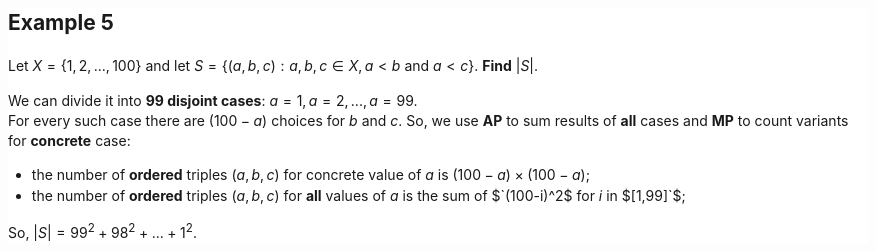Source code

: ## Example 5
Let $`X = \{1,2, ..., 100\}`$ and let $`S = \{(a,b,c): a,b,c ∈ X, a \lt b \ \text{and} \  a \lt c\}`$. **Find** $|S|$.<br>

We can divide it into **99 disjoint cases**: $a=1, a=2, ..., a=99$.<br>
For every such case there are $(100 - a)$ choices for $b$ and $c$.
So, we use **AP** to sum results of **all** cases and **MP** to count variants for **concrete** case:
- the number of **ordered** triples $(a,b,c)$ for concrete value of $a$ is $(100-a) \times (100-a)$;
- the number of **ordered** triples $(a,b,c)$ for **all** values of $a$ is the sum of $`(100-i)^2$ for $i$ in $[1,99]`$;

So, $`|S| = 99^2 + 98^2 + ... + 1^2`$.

========================================

EXERCISE INSTRUCTIONS ▸
Above are the records; copy exactly the lines from the one with "We can divide" through the final line.

THE ANSWER ▸
We can divide it into **99 disjoint cases**: $a=1, a=2, ..., a=99$.<br>
For every such case there are $(100 - a)$ choices for $b$ and $c$.
So, we use **AP** to sum results of **all** cases and **MP** to count variants for **concrete** case:
- the number of **ordered** triples $(a,b,c)$ for concrete value of $a$ is $(100-a) \times (100-a)$;
- the number of **ordered** triples $(a,b,c)$ for **all** values of $a$ is the sum of $`(100-i)^2$ for $i$ in $[1,99]`$;

So, $`|S| = 99^2 + 98^2 + ... + 1^2`$.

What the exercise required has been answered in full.